▶ _THE REQUEST_:
Can you give every line of the items below as a JSON list of strings, with one string per line and blank lines left out?
-- START OF DATA LINES --
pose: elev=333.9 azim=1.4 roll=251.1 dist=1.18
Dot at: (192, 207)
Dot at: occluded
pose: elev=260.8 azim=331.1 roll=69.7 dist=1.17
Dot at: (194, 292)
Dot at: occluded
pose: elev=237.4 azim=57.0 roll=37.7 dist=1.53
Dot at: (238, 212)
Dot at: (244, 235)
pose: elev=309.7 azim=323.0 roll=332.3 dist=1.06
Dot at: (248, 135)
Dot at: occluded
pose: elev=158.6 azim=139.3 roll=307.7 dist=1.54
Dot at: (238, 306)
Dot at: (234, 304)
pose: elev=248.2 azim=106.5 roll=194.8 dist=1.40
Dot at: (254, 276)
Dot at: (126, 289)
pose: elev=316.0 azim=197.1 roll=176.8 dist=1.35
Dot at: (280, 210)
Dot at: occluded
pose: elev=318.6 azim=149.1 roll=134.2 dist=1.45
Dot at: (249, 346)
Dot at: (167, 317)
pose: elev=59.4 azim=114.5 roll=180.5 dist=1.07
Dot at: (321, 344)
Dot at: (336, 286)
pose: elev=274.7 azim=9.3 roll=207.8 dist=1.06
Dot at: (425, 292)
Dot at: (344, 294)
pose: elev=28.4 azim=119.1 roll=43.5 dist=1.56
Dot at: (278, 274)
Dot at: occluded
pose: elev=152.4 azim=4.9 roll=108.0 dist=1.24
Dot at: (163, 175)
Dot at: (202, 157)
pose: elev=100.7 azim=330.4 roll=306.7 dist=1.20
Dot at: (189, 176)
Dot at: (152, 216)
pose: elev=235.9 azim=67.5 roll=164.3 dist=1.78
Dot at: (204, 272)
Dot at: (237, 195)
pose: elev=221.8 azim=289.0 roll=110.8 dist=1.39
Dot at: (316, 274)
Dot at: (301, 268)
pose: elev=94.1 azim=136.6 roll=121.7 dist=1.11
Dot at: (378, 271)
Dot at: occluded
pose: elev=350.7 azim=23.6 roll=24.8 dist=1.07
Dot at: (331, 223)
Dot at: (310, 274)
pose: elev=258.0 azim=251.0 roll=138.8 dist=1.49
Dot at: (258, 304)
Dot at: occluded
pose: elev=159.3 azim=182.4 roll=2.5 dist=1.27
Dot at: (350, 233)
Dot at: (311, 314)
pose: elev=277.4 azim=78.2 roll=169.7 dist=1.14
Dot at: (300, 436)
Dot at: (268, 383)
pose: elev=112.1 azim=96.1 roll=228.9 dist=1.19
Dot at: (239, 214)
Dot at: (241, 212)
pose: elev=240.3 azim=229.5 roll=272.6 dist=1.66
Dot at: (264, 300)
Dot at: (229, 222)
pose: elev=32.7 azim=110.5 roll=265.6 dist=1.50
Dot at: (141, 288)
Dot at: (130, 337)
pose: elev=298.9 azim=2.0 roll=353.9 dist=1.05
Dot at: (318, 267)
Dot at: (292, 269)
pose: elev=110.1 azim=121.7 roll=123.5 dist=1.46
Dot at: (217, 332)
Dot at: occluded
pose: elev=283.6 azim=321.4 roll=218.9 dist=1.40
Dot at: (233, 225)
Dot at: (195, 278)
-- END OF DATA LINES --
▶ _ANSWER TO THIS PROBLEM_:
[
  "pose: elev=333.9 azim=1.4 roll=251.1 dist=1.18",
  "Dot at: (192, 207)",
  "Dot at: occluded",
  "pose: elev=260.8 azim=331.1 roll=69.7 dist=1.17",
  "Dot at: (194, 292)",
  "Dot at: occluded",
  "pose: elev=237.4 azim=57.0 roll=37.7 dist=1.53",
  "Dot at: (238, 212)",
  "Dot at: (244, 235)",
  "pose: elev=309.7 azim=323.0 roll=332.3 dist=1.06",
  "Dot at: (248, 135)",
  "Dot at: occluded",
  "pose: elev=158.6 azim=139.3 roll=307.7 dist=1.54",
  "Dot at: (238, 306)",
  "Dot at: (234, 304)",
  "pose: elev=248.2 azim=106.5 roll=194.8 dist=1.40",
  "Dot at: (254, 276)",
  "Dot at: (126, 289)",
  "pose: elev=316.0 azim=197.1 roll=176.8 dist=1.35",
  "Dot at: (280, 210)",
  "Dot at: occluded",
  "pose: elev=318.6 azim=149.1 roll=134.2 dist=1.45",
  "Dot at: (249, 346)",
  "Dot at: (167, 317)",
  "pose: elev=59.4 azim=114.5 roll=180.5 dist=1.07",
  "Dot at: (321, 344)",
  "Dot at: (336, 286)",
  "pose: elev=274.7 azim=9.3 roll=207.8 dist=1.06",
  "Dot at: (425, 292)",
  "Dot at: (344, 294)",
  "pose: elev=28.4 azim=119.1 roll=43.5 dist=1.56",
  "Dot at: (278, 274)",
  "Dot at: occluded",
  "pose: elev=152.4 azim=4.9 roll=108.0 dist=1.24",
  "Dot at: (163, 175)",
  "Dot at: (202, 157)",
  "pose: elev=100.7 azim=330.4 roll=306.7 dist=1.20",
  "Dot at: (189, 176)",
  "Dot at: (152, 216)",
  "pose: elev=235.9 azim=67.5 roll=164.3 dist=1.78",
  "Dot at: (204, 272)",
  "Dot at: (237, 195)",
  "pose: elev=221.8 azim=289.0 roll=110.8 dist=1.39",
  "Dot at: (316, 274)",
  "Dot at: (301, 268)",
  "pose: elev=94.1 azim=136.6 roll=121.7 dist=1.11",
  "Dot at: (378, 271)",
  "Dot at: occluded",
  "pose: elev=350.7 azim=23.6 roll=24.8 dist=1.07",
  "Dot at: (331, 223)",
  "Dot at: (310, 274)",
  "pose: elev=258.0 azim=251.0 roll=138.8 dist=1.49",
  "Dot at: (258, 304)",
  "Dot at: occluded",
  "pose: elev=159.3 azim=182.4 roll=2.5 dist=1.27",
  "Dot at: (350, 233)",
  "Dot at: (311, 314)",
  "pose: elev=277.4 azim=78.2 roll=169.7 dist=1.14",
  "Dot at: (300, 436)",
  "Dot at: (268, 383)",
  "pose: elev=112.1 azim=96.1 roll=228.9 dist=1.19",
  "Dot at: (239, 214)",
  "Dot at: (241, 212)",
  "pose: elev=240.3 azim=229.5 roll=272.6 dist=1.66",
  "Dot at: (264, 300)",
  "Dot at: (229, 222)",
  "pose: elev=32.7 azim=110.5 roll=265.6 dist=1.50",
  "Dot at: (141, 288)",
  "Dot at: (130, 337)",
  "pose: elev=298.9 azim=2.0 roll=353.9 dist=1.05",
  "Dot at: (318, 267)",
  "Dot at: (292, 269)",
  "pose: elev=110.1 azim=121.7 roll=123.5 dist=1.46",
  "Dot at: (217, 332)",
  "Dot at: occluded",
  "pose: elev=283.6 azim=321.4 roll=218.9 dist=1.40",
  "Dot at: (233, 225)",
  "Dot at: (195, 278)"
]